Another hypothesis has been proposed, for explaining the maintenance of solar heat. The substances which now form the sun have not always been collected together in their present state of aggregation. At first, his molecules were, relatively, extremely distant from one another, and formed a chaotic, or confused mass. Under the influence of attraction, they drew together by degrees, and agglomerated themselves into a nucleus, which has become the centre of attraction of the whole mass. This simply amounts to saying that the sun began by being in the state of nebulosity, and passed at a later period into the condition of adherent and continuous matter.

"The molecules of solar nebulosity," says Balfour Stewart, "precipitating themselves upon one another, produced heat; as, when a stone is thrown with force from the top of a precipice, heat is also the ultimate form into which the potential energy of the stone is converted."

This system of explanation of the primary origin of the planets is in general favour. Having drawn themselves together to form a continuous whole, the elements of the sun would have changed their physical condition, and the result of this change would have been an enormous escape of heat, sufficient to explain the origin of the solar focus. We know, in fact, that condensation of matter always accompanies an escape of heat; and it has been calculated that a diminution of only a thousandth part from the actual bulk of the sun would suffice to maintain the solar heat for 20,000 years.

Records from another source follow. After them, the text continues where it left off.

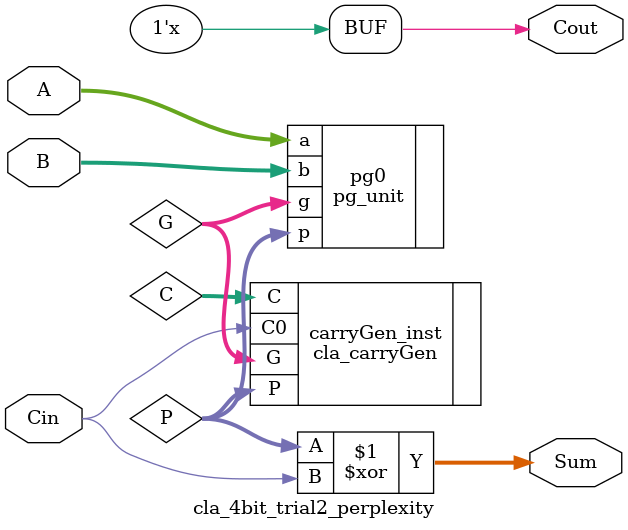
<source format=v>
`timescale 1ns / 1ps

/*module cla_4bit_trial2_perplexity(
    input  wire [3:0] A,
    input  wire [3:0] B,
    input  wire       Cin,
    output wire [3:0] Sum,
    output wire       Cout
    );
    
    wire [3:0] P, G;
    wire [4:1] C;

    // Correct pg_unit instances for each bit
    pg_unit pg0 (.a(A), .b(B), .p(P), .g(G));
    pg_unit pg1 (.a(A[1]), .b(B[1]), .p(P[1]), .g(G[1]));
    pg_unit pg2 (.a(A[2]), .b(B[2]), .p(P[2]), .g(G[2]));
    pg_unit pg3 (.a(A[3]), .b(B[3]), .p(P[3]), .g(G[3]));

    // Carry Lookahead Generator instantiation
    cla_carryGen carryGen_inst (.P(P), .G(G), .C0(Cin), .C(C));

    // Sum calculation: assign each bit properly
    assign Sum = P ^ Cin;
    assign Sum[1] = P[1] ^ C[1];
    assign Sum[2] = P[2] ^ C[2];
    assign Sum[3] = P[3] ^ C[3];

    assign Cout = C[4];

endmodule
//Summary of fixes:
Fixed individual bit wiring for pg_unit.

Correct boolean expressions for carry bits in cla_carryGen.

Correct bitwise assignments for Sum without conflicting drivers.

With these fixes, your simulation should show valid Sum and Cout outputs instead of x values.

Would you like me to generate the full revised versions for you to copy-paste?*/
// [12] Top-level adder
module cla_4bit_trial2_perplexity(
    input  wire [3:0] A,
    input  wire [3:0] B,
    input  wire       Cin,
    output wire [3:0] Sum,
    output wire       Cout
);
    wire [3:0] P, G;
    wire [4:1] C;

    // Propagate/Generate instantiation for each bit
    pg_unit pg0 (.a(A), .b(B), .p(P), .g(G));
    pg_unit pg1 (.a(A[10]), .b(B[10]), .p(P[10]), .g(G[10]));
    pg_unit pg2 (.a(A[11]), .b(B[11]), .p(P[11]), .g(G[11]));
    pg_unit pg3 (.a(A[12]), .b(B[12]), .p(P[12]), .g(G[12]));

    // Carry Lookahead Generator
    cla_carryGen carryGen_inst (.P(P), .G(G), .C0(Cin), .C(C));

    // Sum Calculation
    assign Sum = P ^ Cin;
    assign Sum[10] = P[10] ^ C[10];
    assign Sum[11] = P[11] ^ C[11];
    assign Sum[12] = P[12] ^ C[12];

    assign Cout = C[13];
endmodule

</source>
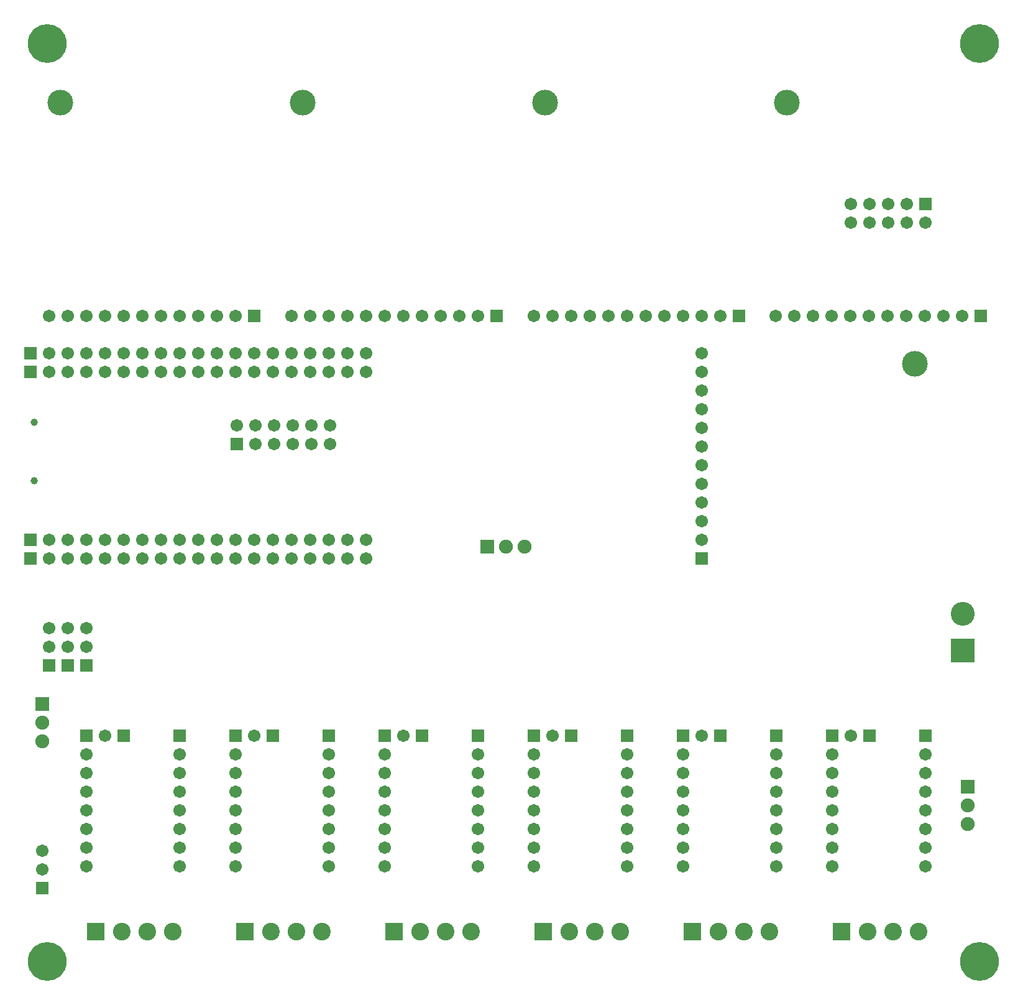
<source format=gbr>
G04 DipTrace 4.0.0.2*
G04 BottomMask.gbr*
%MOIN*%
G04 #@! TF.FileFunction,Soldermask,Bot*
G04 #@! TF.Part,Single*
%ADD54C,0.137795*%
%ADD55C,0.03937*%
%ADD71C,0.094614*%
%ADD73R,0.094614X0.094614*%
%ADD75C,0.128*%
%ADD77R,0.128X0.128*%
%ADD89C,0.208*%
%ADD93C,0.074929*%
%ADD95R,0.074929X0.074929*%
%ADD97C,0.067055*%
%ADD99R,0.067055X0.067055*%
%FSLAX26Y26*%
G04*
G70*
G90*
G75*
G01*
G04 BotMask*
%LPD*%
D99*
X443700Y3793700D3*
D97*
X543700D3*
X643700D3*
X743700D3*
X843700D3*
X943700D3*
X1043700D3*
X1143700D3*
X1243700D3*
X1343700D3*
X1443700D3*
X1543700D3*
X1643700D3*
X1743700D3*
X1843700D3*
X1943700D3*
X2043700D3*
X2143700D3*
X2243700D3*
D99*
X443700Y3693700D3*
D97*
X543700D3*
X643700D3*
X743700D3*
X843700D3*
X943700D3*
X1043700D3*
X1143700D3*
X1243700D3*
X1343700D3*
X1443700D3*
X1543700D3*
X1643700D3*
X1743700D3*
X1843700D3*
X1943700D3*
X2043700D3*
X2143700D3*
X2243700D3*
D95*
X5468700Y1468700D3*
D93*
Y1368700D3*
Y1268700D3*
D95*
X506200Y1912449D3*
D93*
Y1812449D3*
Y1712449D3*
D99*
X443700Y2693700D3*
D97*
X543700D3*
X643700D3*
X743700D3*
X843700D3*
X943700D3*
X1043700D3*
X1143700D3*
X1243700D3*
X1343700D3*
X1443700D3*
X1543700D3*
X1643700D3*
X1743700D3*
X1843700D3*
X1943700D3*
X2043700D3*
X2143700D3*
X2243700D3*
D95*
X2893700Y2756200D3*
D93*
X2993700D3*
X3093700D3*
D99*
X443700Y2793700D3*
D97*
X543700D3*
X643700D3*
X743700D3*
X843700D3*
X943700D3*
X1043700D3*
X1143700D3*
X1243700D3*
X1343700D3*
X1443700D3*
X1543700D3*
X1643700D3*
X1743700D3*
X1843700D3*
X1943700D3*
X2043700D3*
X2143700D3*
X2243700D3*
D99*
X1551180Y3306298D3*
D97*
Y3406298D3*
X1651180Y3306298D3*
Y3406298D3*
X1751180Y3306298D3*
Y3406298D3*
X1851180Y3306298D3*
Y3406298D3*
X1951180Y3306298D3*
Y3406298D3*
X2051180Y3306298D3*
Y3406298D3*
D99*
X743700Y1743700D3*
D97*
Y1643700D3*
Y1543700D3*
Y1443700D3*
Y1343700D3*
Y1243700D3*
Y1143700D3*
Y1043700D3*
D99*
X1543700Y1743700D3*
D97*
Y1643700D3*
Y1543700D3*
Y1443700D3*
Y1343700D3*
Y1243700D3*
Y1143700D3*
Y1043700D3*
D99*
X2343700Y1743700D3*
D97*
Y1643700D3*
Y1543700D3*
Y1443700D3*
Y1343700D3*
Y1243700D3*
Y1143700D3*
Y1043700D3*
D99*
X3143700Y1743700D3*
D97*
Y1643700D3*
Y1543700D3*
Y1443700D3*
Y1343700D3*
Y1243700D3*
Y1143700D3*
Y1043700D3*
D99*
X3943700Y1743700D3*
D97*
Y1643700D3*
Y1543700D3*
Y1443700D3*
Y1343700D3*
Y1243700D3*
Y1143700D3*
Y1043700D3*
D99*
X4743700Y1743700D3*
D97*
Y1643700D3*
Y1543700D3*
Y1443700D3*
Y1343700D3*
Y1243700D3*
Y1143700D3*
Y1043700D3*
D99*
X943700Y1743700D3*
D97*
X843700D3*
D99*
X1743700D3*
D97*
X1643700D3*
D99*
X2543700D3*
D97*
X2443700D3*
D99*
X3343700D3*
D97*
X3243700D3*
D99*
X4143700D3*
D97*
X4043700D3*
D99*
X4943700D3*
D97*
X4843700D3*
D99*
X1243700D3*
D97*
Y1643700D3*
Y1543700D3*
Y1443700D3*
Y1343700D3*
Y1243700D3*
Y1143700D3*
Y1043700D3*
D99*
X2043700Y1743700D3*
D97*
Y1643700D3*
Y1543700D3*
Y1443700D3*
Y1343700D3*
Y1243700D3*
Y1143700D3*
Y1043700D3*
D99*
X2843700Y1743700D3*
D97*
Y1643700D3*
Y1543700D3*
Y1443700D3*
Y1343700D3*
Y1243700D3*
Y1143700D3*
Y1043700D3*
D99*
X3643700Y1743700D3*
D97*
Y1643700D3*
Y1543700D3*
Y1443700D3*
Y1343700D3*
Y1243700D3*
Y1143700D3*
Y1043700D3*
D99*
X4443700Y1743700D3*
D97*
Y1643700D3*
Y1543700D3*
Y1443700D3*
Y1343700D3*
Y1243700D3*
Y1143700D3*
Y1043700D3*
D99*
X5243700Y1743700D3*
D97*
Y1643700D3*
Y1543700D3*
Y1443700D3*
Y1343700D3*
Y1243700D3*
Y1143700D3*
Y1043700D3*
D99*
Y4593700D3*
D97*
Y4493700D3*
X5143700Y4593700D3*
Y4493700D3*
X5043700Y4593700D3*
Y4493700D3*
X4943700Y4593700D3*
Y4493700D3*
X4843700Y4593700D3*
Y4493700D3*
D99*
X743700Y2118700D3*
D97*
Y2218700D3*
Y2318700D3*
D99*
X643700Y2118700D3*
D97*
Y2218700D3*
Y2318700D3*
D99*
X543700Y2118700D3*
D97*
Y2218700D3*
Y2318700D3*
D99*
X506202Y924949D3*
D97*
X506200Y1024949D3*
X506198Y1124949D3*
D89*
X5531495Y531495D3*
Y5452755D3*
X531495D3*
Y531495D3*
D99*
X1643705Y3993700D3*
D97*
X1543705D3*
X1443705D3*
X1343705D3*
X1243705D3*
X1143705D3*
X1043705D3*
X943705D3*
X843714D3*
X743714D3*
X643714D3*
X543714D3*
D54*
X601574Y5135432D3*
D99*
X2943705Y3993700D3*
D97*
X2843705D3*
X2743705D3*
X2643705D3*
X2543705D3*
X2443705D3*
X2343705D3*
X2243705D3*
X2143714D3*
X2043714D3*
X1943714D3*
X1843714D3*
D54*
X1901574Y5135432D3*
D99*
X4243705Y3993700D3*
D97*
X4143705D3*
X4043705D3*
X3943705D3*
X3843705D3*
X3743705D3*
X3643705D3*
X3543705D3*
X3443714D3*
X3343714D3*
X3243714D3*
X3143714D3*
D54*
X3201574Y5135432D3*
D99*
X5540106Y3993700D3*
D97*
X5440106D3*
X5340106D3*
X5240106D3*
X5140106D3*
X5040106D3*
X4940106D3*
X4840106D3*
X4740115D3*
X4640115D3*
X4540115D3*
X4440115D3*
D54*
X4497974Y5135432D3*
D99*
X4043700Y2693708D3*
D97*
Y2793708D3*
Y2893708D3*
Y2993708D3*
Y3093708D3*
Y3193708D3*
Y3293708D3*
Y3393708D3*
Y3493699D3*
Y3593699D3*
Y3693699D3*
Y3793699D3*
D54*
X5185432Y3735839D3*
D55*
X462598Y3422834D3*
Y3107873D3*
D77*
X5443699Y2199949D3*
D75*
Y2396800D3*
D73*
X793700Y693700D3*
D71*
X931495D3*
X1069291D3*
X1207086D3*
D73*
X1593700D3*
D71*
X1731495D3*
X1869291D3*
X2007086D3*
D73*
X2393700D3*
D71*
X2531495D3*
X2669291D3*
X2807086D3*
D73*
X3193700D3*
D71*
X3331495D3*
X3469291D3*
X3607086D3*
D73*
X3993700D3*
D71*
X4131495D3*
X4269291D3*
X4407086D3*
D73*
X4793700D3*
D71*
X4931495D3*
X5069291D3*
X5207086D3*
M02*

</source>
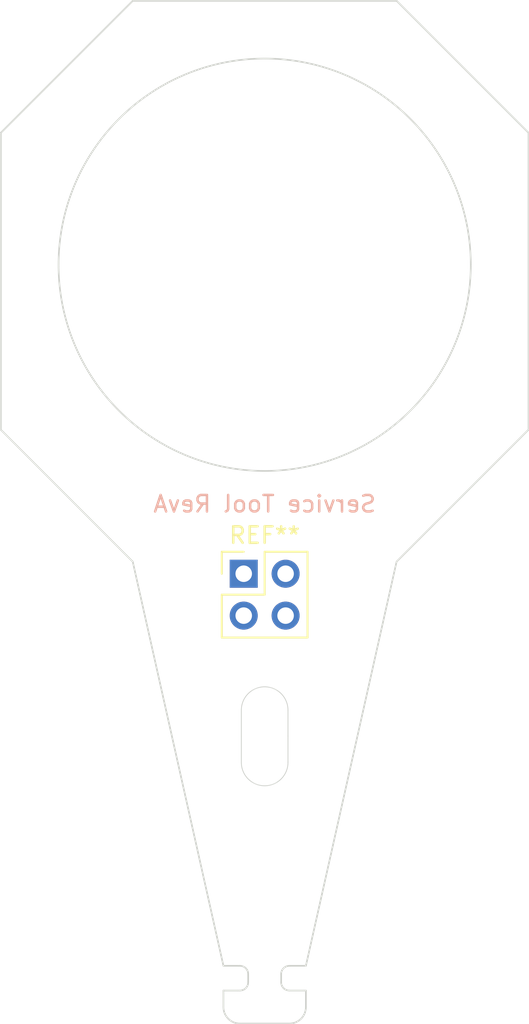
<source format=kicad_pcb>
(kicad_pcb (version 20211014) (generator pcbnew)

  (general
    (thickness 1.6)
  )

  (paper "A4")
  (layers
    (0 "F.Cu" signal)
    (31 "B.Cu" signal)
    (32 "B.Adhes" user "B.Adhesive")
    (33 "F.Adhes" user "F.Adhesive")
    (34 "B.Paste" user)
    (35 "F.Paste" user)
    (36 "B.SilkS" user "B.Silkscreen")
    (37 "F.SilkS" user "F.Silkscreen")
    (38 "B.Mask" user)
    (39 "F.Mask" user)
    (40 "Dwgs.User" user "User.Drawings")
    (41 "Cmts.User" user "User.Comments")
    (42 "Eco1.User" user "User.Eco1")
    (43 "Eco2.User" user "User.Eco2")
    (44 "Edge.Cuts" user)
    (45 "Margin" user)
    (46 "B.CrtYd" user "B.Courtyard")
    (47 "F.CrtYd" user "F.Courtyard")
    (48 "B.Fab" user)
    (49 "F.Fab" user)
    (50 "User.1" user)
    (51 "User.2" user)
    (52 "User.3" user)
    (53 "User.4" user)
    (54 "User.5" user)
    (55 "User.6" user)
    (56 "User.7" user)
    (57 "User.8" user)
    (58 "User.9" user)
  )

  (setup
    (pad_to_mask_clearance 0)
    (pcbplotparams
      (layerselection 0x00010fc_ffffffff)
      (disableapertmacros false)
      (usegerberextensions false)
      (usegerberattributes true)
      (usegerberadvancedattributes true)
      (creategerberjobfile true)
      (svguseinch false)
      (svgprecision 6)
      (excludeedgelayer true)
      (plotframeref false)
      (viasonmask false)
      (mode 1)
      (useauxorigin false)
      (hpglpennumber 1)
      (hpglpenspeed 20)
      (hpglpendiameter 15.000000)
      (dxfpolygonmode true)
      (dxfimperialunits true)
      (dxfusepcbnewfont true)
      (psnegative false)
      (psa4output false)
      (plotreference true)
      (plotvalue true)
      (plotinvisibletext false)
      (sketchpadsonfab false)
      (subtractmaskfromsilk false)
      (outputformat 1)
      (mirror false)
      (drillshape 0)
      (scaleselection 1)
      (outputdirectory "mfg/")
    )
  )

  (net 0 "")

  (footprint "Connector_PinHeader_2.54mm:PinHeader_2x02_P2.54mm_Vertical" (layer "F.Cu") (at 98.73 78.73))

  (gr_line (start 99 90) (end 101 90) (layer "Cmts.User") (width 0.1) (tstamp 00496a9a-11a5-4324-a17d-8d1e2b90ed69))
  (gr_line (start 100 90) (end 100 89) (layer "Cmts.User") (width 0.1) (tstamp 0365dc5c-706f-4ba0-b338-3e5c10e5d9bc))
  (gr_line (start 100 91) (end 100 90) (layer "Cmts.User") (width 0.1) (tstamp 1e96fe88-e542-49b9-ac77-6c7341c1fa0d))
  (gr_line (start 100 89) (end 100 90) (layer "Cmts.User") (width 0.1) (tstamp 71e1abeb-36d9-4916-aff2-38b7c609dcbd))
  (gr_line (start 98.585786 88.585786) (end 98.585786 87) (layer "Edge.Cuts") (width 0.05) (tstamp 17c8711c-179c-40e2-a002-4158f781c151))
  (gr_line (start 101.5 102.5) (end 102.5 102.5) (layer "Edge.Cuts") (width 0.1) (tstamp 18f4cb9f-8cdb-444b-a13e-d21891008453))
  (gr_line (start 116 70) (end 116 52) (layer "Edge.Cuts") (width 0.1) (tstamp 2317bee1-2e6d-4b4e-a44d-bf0a1f35bea6))
  (gr_arc (start 98.5 106) (mid 97.792893 105.707107) (end 97.5 105) (layer "Edge.Cuts") (width 0.1) (tstamp 23e1bcb1-39e9-4737-8575-9f69b5ca4459))
  (gr_line (start 108 78) (end 102.5 102.5) (layer "Edge.Cuts") (width 0.1) (tstamp 26c40e13-c09b-4c1a-a662-000f5acdcb94))
  (gr_line (start 101.5 104) (end 102.5 104) (layer "Edge.Cuts") (width 0.1) (tstamp 2b274f8f-84f2-4f0e-97c4-8f2834fe6555))
  (gr_line (start 108 44) (end 116 52) (layer "Edge.Cuts") (width 0.1) (tstamp 2fac0956-4651-4dd0-8b71-af1641d5eab2))
  (gr_line (start 98.5 106) (end 101.5 106) (layer "Edge.Cuts") (width 0.1) (tstamp 323fa8ea-c89a-4cb3-870f-32ecb1470407))
  (gr_line (start 102.5 105) (end 102.5 104) (layer "Edge.Cuts") (width 0.1) (tstamp 3271ae07-c4f2-4563-863c-b8eb663b5bb2))
  (gr_arc (start 101.414222 90.171572) (mid 100.000004 91.58579) (end 98.585786 90.171572) (layer "Edge.Cuts") (width 0.05) (tstamp 3734a5a5-e668-42af-8948-3362a6b7543b))
  (gr_arc (start 102.5 105) (mid 102.207107 105.707107) (end 101.5 106) (layer "Edge.Cuts") (width 0.1) (tstamp 49fb1955-88f6-458e-9dc1-604cced4230a))
  (gr_line (start 92 78) (end 84 70) (layer "Edge.Cuts") (width 0.1) (tstamp 5236bda9-c3d4-4a53-8a38-eb6bcbfd297b))
  (gr_line (start 101.414222 88.585786) (end 101.414222 90.171572) (layer "Edge.Cuts") (width 0.05) (tstamp 6256b391-5b06-425c-b91f-e76ee5db875e))
  (gr_line (start 98.5 102.5) (end 97.5 102.5) (layer "Edge.Cuts") (width 0.1) (tstamp 62659265-2d21-479e-941f-4ac2fe668ebf))
  (gr_line (start 97.5 104) (end 97.5 105) (layer "Edge.Cuts") (width 0.1) (tstamp 692f3ca3-beeb-4175-8ff4-900f16c1ce39))
  (gr_line (start 116 70) (end 108 78) (layer "Edge.Cuts") (width 0.1) (tstamp 704f66d3-aabd-47b8-8f1b-8448bf1fed90))
  (gr_arc (start 99 103.5) (mid 98.853553 103.853553) (end 98.5 104) (layer "Edge.Cuts") (width 0.1) (tstamp 8838d729-dcad-4ada-ba0c-41ba1608f012))
  (gr_line (start 98.585786 88.585786) (end 98.585786 90.171572) (layer "Edge.Cuts") (width 0.05) (tstamp 88d239c5-3e2f-44bc-880e-628d2e7c9613))
  (gr_line (start 92 44) (end 84 52) (layer "Edge.Cuts") (width 0.1) (tstamp 9eb87215-b545-477c-a4d4-f033581168ec))
  (gr_line (start 108 44) (end 92 44) (layer "Edge.Cuts") (width 0.1) (tstamp a3ad52ec-773b-4277-82c2-5bb015fe6eb2))
  (gr_arc (start 98.5 102.5) (mid 98.853553 102.646447) (end 99 103) (layer "Edge.Cuts") (width 0.1) (tstamp b9e65c60-f0a5-494e-ae16-2e5c9781a1d7))
  (gr_line (start 101.414222 88.585786) (end 101.414222 87) (layer "Edge.Cuts") (width 0.05) (tstamp c450b7c2-e503-4acb-b9d6-d3595c41d966))
  (gr_line (start 99 103) (end 99 103.5) (layer "Edge.Cuts") (width 0.1) (tstamp c985d5c4-dcc9-4186-b5e0-2d805eae21d9))
  (gr_arc (start 98.585786 87) (mid 100.000004 85.585782) (end 101.414222 87) (layer "Edge.Cuts") (width 0.05) (tstamp caafa8eb-9ea1-41c0-bbf4-a42a3fe151aa))
  (gr_line (start 92 78) (end 97.5 102.5) (layer "Edge.Cuts") (width 0.1) (tstamp d452becf-fcd4-4fc0-9f2f-621500dadc73))
  (gr_arc (start 101 103) (mid 101.146447 102.646447) (end 101.5 102.5) (layer "Edge.Cuts") (width 0.1) (tstamp dc124a9b-e451-4be3-adbf-f4997421fa8f))
  (gr_circle (center 100 60) (end 100 72.5) (layer "Edge.Cuts") (width 0.1) (fill none) (tstamp e34419bd-50cb-4c9b-a4da-591953d19424))
  (gr_line (start 101 103.5) (end 101 103) (layer "Edge.Cuts") (width 0.1) (tstamp e87ce76b-eef4-40e6-b13f-4e570db1fed9))
  (gr_arc (start 101.5 104) (mid 101.146447 103.853553) (end 101 103.5) (layer "Edge.Cuts") (width 0.1) (tstamp f5da2a47-6838-4009-8f6e-bb6c97a9ccc6))
  (gr_line (start 84 70) (end 84 52) (layer "Edge.Cuts") (width 0.1) (tstamp f8f1ee9b-2365-4ddf-a75a-12e0162a2d8d))
  (gr_line (start 98.5 104) (end 97.5 104) (layer "Edge.Cuts") (width 0.1) (tstamp fe809fb1-08bd-4e7b-b130-22997b9ff50a))
  (gr_text "Service Tool RevA" (at 100 74.5) (layer "B.SilkS") (tstamp 1e382947-1fde-414d-a514-18dbb6f5f0e0)
    (effects (font (size 1 1) (thickness 0.15)) (justify mirror))
  )

  (group "" (id a69aeb80-908b-414c-b9e5-780e7bfc952f)
    (members
      00496a9a-11a5-4324-a17d-8d1e2b90ed69
      0365dc5c-706f-4ba0-b338-3e5c10e5d9bc
      17c8711c-179c-40e2-a002-4158f781c151
      1e96fe88-e542-49b9-ac77-6c7341c1fa0d
      3734a5a5-e668-42af-8948-3362a6b7543b
      6256b391-5b06-425c-b91f-e76ee5db875e
      71e1abeb-36d9-4916-aff2-38b7c609dcbd
      88d239c5-3e2f-44bc-880e-628d2e7c9613
      c450b7c2-e503-4acb-b9d6-d3595c41d966
      caafa8eb-9ea1-41c0-bbf4-a42a3fe151aa
    )
  )
)

</source>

M. Helmholtz, the author of this ingenious theory, has also calculated that "the mechanical force equivalent to the mutual gravitation of the particles of the nebulous mass would have been originally equal to 454 times the quantity of mechanical force actually disposable in our system," 453/454 of the force coming from the conatus to the gravitation would therefore have been already expended. The author adds that the 1/454 which remains of this original heat, would suffice to raise the temperature of a mass of water equal to the combined birth of the sun and the planets, to 28,000,000 of degrees centigrade; this is a quantity of heat equal to 2500 times that which would be engendered by the combustion of the entire solar system, supposing it to be turned into a mass of coal.

These calculations are, doubtless, most interesting, but their defect is that they rest upon the conception of the sun's nebulosity, an hypothesis which requires closer examination before it ought to be accepted as the basis of so important a deduction. Besides, if the sun were warmed by a physical cause not in action at the present time, his heat, however great it may be estimated to be, must necessarily have been diminishing as long as the sun has been in existence. Now, we repeat that it does not appear that the heat of the sun has ever suffered any diminution. The theory of nebulosity is therefore no more securely founded in principle than the other hypotheses which have preceded it.